Liane Levatan, a former DeKalb County CEO and Georgia state senator, will be one of the speakers.
In response to last year’s protests, the city agreed to install historical markers in Lynwood Park. The city also formed a Social Justice, Race and Equity Commission.
Tickets to the event are $10 each and can be ordered online. Tickets also can be purchased at Lynwood Community Center, 3360 Osborne Road, Monday-Friday, 8:30 a.m.-5 p.m.
The city of Dunwoody will hold a smaller, socially distanced version of its “Day of Service” volunteer activities, and is promoting a food donation drive as part of the commemoration. In addition, a one-day exhibit about King will be on view at a local historic site.
“We’re working hard to provide important volunteer opportunities that are safe and socially distanced,” said Mayor Lynn Deutsch in a press release. “Even in these challenging times, we want to continue our tradition of honoring the memory of Martin Luther King, Jr. with community service projects for all ages.”
The Jan. 18 “Day of Service” will include projects at Brook Run Park, the Dunwoody Nature Center and Spruill Center for the Arts. Registration is required to keep groups small for social distancing.

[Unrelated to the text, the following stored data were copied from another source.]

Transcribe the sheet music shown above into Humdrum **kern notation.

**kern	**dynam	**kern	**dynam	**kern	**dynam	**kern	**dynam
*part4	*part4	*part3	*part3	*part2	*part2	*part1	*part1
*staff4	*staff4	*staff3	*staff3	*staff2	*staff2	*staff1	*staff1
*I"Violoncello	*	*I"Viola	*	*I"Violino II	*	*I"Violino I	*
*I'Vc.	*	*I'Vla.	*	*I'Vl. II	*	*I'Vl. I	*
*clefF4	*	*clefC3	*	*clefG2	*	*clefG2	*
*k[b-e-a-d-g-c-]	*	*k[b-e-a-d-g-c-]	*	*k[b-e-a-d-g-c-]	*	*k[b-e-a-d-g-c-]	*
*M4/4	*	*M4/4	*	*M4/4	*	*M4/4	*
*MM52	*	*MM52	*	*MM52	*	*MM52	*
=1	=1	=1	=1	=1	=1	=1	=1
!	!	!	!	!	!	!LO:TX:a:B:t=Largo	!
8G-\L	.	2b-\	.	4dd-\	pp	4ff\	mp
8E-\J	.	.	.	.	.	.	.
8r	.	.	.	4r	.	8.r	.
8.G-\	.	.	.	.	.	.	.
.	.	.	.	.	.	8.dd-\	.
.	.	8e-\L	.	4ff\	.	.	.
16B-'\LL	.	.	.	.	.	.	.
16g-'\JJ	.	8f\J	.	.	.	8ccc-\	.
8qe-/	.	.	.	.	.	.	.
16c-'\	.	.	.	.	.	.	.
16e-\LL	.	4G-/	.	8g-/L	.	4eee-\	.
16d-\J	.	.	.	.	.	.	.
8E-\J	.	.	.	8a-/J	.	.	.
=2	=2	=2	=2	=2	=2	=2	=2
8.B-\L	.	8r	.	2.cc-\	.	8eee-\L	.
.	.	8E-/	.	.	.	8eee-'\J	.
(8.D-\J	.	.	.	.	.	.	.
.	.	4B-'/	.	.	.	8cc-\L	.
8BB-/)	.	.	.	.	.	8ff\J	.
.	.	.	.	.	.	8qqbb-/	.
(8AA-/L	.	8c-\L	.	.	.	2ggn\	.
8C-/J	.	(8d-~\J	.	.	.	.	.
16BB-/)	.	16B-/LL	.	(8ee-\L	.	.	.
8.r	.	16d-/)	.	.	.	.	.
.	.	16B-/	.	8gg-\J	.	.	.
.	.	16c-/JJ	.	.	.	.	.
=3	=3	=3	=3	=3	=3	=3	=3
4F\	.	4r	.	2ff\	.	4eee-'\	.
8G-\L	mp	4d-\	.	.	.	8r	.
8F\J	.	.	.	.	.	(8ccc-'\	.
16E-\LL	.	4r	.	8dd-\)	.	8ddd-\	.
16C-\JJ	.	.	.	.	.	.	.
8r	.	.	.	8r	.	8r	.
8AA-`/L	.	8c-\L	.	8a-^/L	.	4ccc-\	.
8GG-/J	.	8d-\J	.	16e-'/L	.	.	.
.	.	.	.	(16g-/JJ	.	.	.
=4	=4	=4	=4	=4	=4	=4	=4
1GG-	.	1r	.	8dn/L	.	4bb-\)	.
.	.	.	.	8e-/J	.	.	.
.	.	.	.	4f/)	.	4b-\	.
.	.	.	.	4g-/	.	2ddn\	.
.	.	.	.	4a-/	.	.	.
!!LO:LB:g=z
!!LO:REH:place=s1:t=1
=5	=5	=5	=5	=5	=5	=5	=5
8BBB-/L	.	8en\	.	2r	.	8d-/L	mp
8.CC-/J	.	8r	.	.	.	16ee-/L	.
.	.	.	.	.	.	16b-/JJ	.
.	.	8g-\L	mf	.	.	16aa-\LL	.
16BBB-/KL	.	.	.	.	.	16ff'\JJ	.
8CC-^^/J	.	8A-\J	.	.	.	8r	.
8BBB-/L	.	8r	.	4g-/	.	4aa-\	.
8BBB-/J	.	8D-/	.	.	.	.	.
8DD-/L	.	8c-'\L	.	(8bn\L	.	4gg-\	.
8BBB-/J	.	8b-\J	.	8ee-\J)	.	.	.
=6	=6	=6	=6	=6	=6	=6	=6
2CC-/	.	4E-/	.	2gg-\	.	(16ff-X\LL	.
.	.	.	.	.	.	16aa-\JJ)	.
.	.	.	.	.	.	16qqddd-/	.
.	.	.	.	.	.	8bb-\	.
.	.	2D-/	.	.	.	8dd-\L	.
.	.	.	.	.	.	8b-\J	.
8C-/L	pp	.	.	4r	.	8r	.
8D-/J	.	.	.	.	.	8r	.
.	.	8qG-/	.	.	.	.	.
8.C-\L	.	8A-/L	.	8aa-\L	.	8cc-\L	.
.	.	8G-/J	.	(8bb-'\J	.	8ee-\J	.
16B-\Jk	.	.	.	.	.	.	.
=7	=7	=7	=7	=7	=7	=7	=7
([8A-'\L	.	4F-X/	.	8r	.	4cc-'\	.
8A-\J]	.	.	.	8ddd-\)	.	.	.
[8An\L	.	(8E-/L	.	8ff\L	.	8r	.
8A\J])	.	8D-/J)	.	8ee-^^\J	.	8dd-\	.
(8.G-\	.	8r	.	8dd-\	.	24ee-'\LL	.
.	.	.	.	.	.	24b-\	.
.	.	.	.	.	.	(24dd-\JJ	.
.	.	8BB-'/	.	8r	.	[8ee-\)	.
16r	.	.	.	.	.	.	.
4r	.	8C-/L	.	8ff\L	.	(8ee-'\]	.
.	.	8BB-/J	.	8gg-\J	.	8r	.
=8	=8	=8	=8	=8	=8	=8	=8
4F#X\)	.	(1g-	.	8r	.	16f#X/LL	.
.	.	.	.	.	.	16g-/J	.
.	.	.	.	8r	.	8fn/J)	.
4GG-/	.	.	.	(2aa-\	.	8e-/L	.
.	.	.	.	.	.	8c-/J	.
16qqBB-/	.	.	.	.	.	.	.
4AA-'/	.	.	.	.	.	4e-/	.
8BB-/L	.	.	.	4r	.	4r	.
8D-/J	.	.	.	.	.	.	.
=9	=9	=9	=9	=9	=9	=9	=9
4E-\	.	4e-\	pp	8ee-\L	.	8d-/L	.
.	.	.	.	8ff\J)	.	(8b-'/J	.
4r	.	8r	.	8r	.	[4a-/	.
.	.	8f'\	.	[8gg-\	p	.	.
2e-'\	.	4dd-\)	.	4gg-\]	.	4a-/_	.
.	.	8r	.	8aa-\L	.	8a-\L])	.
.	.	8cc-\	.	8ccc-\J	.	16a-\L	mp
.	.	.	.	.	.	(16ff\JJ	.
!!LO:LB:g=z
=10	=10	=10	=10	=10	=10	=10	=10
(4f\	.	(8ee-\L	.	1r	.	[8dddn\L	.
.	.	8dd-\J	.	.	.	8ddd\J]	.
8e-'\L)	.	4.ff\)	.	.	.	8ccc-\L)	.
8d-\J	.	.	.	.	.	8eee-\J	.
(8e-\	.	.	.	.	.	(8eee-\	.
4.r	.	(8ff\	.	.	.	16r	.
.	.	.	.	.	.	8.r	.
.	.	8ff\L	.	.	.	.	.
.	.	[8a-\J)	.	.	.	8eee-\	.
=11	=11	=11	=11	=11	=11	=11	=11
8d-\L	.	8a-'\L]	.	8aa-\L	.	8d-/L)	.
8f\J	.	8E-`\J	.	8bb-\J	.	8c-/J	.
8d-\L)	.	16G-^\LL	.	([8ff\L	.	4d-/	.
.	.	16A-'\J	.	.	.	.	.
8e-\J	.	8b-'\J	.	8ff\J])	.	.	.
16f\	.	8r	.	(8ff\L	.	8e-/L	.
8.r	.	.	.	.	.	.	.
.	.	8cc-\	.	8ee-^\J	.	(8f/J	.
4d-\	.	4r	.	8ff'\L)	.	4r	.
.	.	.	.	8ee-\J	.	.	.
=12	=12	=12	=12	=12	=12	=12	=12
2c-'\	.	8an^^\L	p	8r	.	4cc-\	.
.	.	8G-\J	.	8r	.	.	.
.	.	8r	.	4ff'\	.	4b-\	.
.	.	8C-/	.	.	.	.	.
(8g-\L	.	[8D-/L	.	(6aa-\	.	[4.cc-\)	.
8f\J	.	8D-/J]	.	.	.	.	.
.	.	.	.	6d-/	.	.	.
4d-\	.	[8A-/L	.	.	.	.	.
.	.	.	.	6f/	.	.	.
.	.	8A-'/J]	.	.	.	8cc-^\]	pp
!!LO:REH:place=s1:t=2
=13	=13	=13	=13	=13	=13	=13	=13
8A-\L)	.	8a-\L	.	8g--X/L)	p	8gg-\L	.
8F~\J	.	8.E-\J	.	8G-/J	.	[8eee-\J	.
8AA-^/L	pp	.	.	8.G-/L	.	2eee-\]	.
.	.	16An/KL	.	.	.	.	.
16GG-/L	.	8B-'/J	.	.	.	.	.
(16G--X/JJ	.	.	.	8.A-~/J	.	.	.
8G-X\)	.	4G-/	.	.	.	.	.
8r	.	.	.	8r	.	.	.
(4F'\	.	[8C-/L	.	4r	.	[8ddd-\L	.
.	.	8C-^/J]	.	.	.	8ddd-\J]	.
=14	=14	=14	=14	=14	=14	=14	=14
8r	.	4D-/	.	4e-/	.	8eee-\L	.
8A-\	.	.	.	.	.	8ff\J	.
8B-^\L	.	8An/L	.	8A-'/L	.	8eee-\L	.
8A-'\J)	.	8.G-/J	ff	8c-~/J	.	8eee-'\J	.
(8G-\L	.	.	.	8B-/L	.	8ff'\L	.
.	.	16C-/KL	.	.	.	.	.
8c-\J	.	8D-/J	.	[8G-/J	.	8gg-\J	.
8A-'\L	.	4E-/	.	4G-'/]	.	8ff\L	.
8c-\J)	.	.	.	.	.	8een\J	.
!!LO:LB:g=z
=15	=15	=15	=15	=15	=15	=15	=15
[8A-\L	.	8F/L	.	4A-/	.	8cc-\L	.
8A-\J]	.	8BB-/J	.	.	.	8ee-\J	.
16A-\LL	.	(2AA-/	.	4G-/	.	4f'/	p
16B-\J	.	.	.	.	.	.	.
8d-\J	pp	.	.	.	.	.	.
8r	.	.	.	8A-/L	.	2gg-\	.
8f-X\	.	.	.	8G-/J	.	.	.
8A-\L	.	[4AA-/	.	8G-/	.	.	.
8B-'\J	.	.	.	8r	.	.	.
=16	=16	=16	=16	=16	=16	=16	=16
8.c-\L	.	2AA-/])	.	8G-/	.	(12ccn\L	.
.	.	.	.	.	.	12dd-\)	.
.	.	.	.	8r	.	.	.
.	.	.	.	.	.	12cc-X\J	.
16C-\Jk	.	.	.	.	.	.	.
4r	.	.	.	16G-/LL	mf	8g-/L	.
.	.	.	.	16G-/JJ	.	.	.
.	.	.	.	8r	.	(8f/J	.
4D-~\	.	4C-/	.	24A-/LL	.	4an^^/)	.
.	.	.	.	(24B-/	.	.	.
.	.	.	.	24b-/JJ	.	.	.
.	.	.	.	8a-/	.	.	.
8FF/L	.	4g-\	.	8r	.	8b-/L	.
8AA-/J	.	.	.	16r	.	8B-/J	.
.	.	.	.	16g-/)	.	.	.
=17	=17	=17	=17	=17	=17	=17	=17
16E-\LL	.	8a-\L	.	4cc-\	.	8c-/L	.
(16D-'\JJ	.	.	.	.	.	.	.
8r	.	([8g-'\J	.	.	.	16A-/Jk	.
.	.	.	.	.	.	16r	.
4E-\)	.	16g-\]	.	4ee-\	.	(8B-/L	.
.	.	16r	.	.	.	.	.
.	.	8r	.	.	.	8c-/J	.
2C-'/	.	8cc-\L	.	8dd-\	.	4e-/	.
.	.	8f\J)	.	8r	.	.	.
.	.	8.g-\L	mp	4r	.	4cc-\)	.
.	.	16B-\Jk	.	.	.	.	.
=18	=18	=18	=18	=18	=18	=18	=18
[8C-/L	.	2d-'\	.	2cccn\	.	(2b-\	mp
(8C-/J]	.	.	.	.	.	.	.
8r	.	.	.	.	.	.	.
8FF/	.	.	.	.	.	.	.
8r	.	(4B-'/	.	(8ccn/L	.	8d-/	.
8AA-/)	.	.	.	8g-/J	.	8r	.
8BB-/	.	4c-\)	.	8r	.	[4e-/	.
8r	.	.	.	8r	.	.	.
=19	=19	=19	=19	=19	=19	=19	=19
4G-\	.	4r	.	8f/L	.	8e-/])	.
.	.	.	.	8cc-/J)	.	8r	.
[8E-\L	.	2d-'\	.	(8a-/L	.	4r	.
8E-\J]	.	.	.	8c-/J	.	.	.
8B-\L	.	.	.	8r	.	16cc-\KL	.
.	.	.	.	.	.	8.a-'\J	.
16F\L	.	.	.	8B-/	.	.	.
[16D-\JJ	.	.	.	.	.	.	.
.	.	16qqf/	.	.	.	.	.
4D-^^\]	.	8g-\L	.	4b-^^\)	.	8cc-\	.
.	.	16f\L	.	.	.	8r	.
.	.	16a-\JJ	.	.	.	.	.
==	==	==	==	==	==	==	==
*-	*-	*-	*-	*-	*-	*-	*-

The Dunwoody Preservation Trust will display photos and quotes by King, and a viewing of his famous speech “I Have a Dream.” The commemorative exhibit will be on display on Jan. 16 from 9 a.m. until noon at the Donaldson-Bannister Farm, 4831 Chamblee-Dunwoody Road. Admission is $5 for DPT members, $10 for non-members.
The exhibit will be on display in the newly enclosed garage at the Donaldson-Bannister Farmhouse, which is heated and has large openings to the outside for increased air circulation. A limited number of visitors will be allowed entry at a time for social distancing.
A food donation drive called “Souper Bowl of Caring” began Dec. 21 and continues through Jan. 18. It aims to collect 50,000 pounds of food for two local panties, the Community Assistance Center and Malachi’s Storehouse, which have seen enormous demand during the pandemic. The idea of tying the drive to MLK Day came from partner Jack and Jill of America, according to a city spokesperson.
Collection bin locations and hours are listed on the city’s website at dunwoodyga.gov/mlkday.
Sandy Springs’ annual MLK Day event will be replaced with a tribute video.
The video will be available on Jan. 18 at www.spr.gs/MLKDay and will feature tributes from local children.
The video version is due to the COVID-19 pandemic, but that is not the only disease the community must respond to, said Mayor Rusty Paul.
“We are combating two pandemics: one related to the COVID outbreak, the other, the insidious disease of racism,” said Paul. “While a vaccine will help bring the coronavirus under control, we have work to do to eradicate racism in our society,” said Mayor Rusty Paul.
“The pandemic continues to affect traditional city events, but we are excited to utilize our digital presence in tribute of a hero and spread his message of hope and service to others,” said Shaun Albrechtson, executive director of Create Sandy Springs.
After last year’s protests, the city began a series of racial dialogue meetings, and Paul has said he will formally propose a “diversity and inclusion committee” later this month.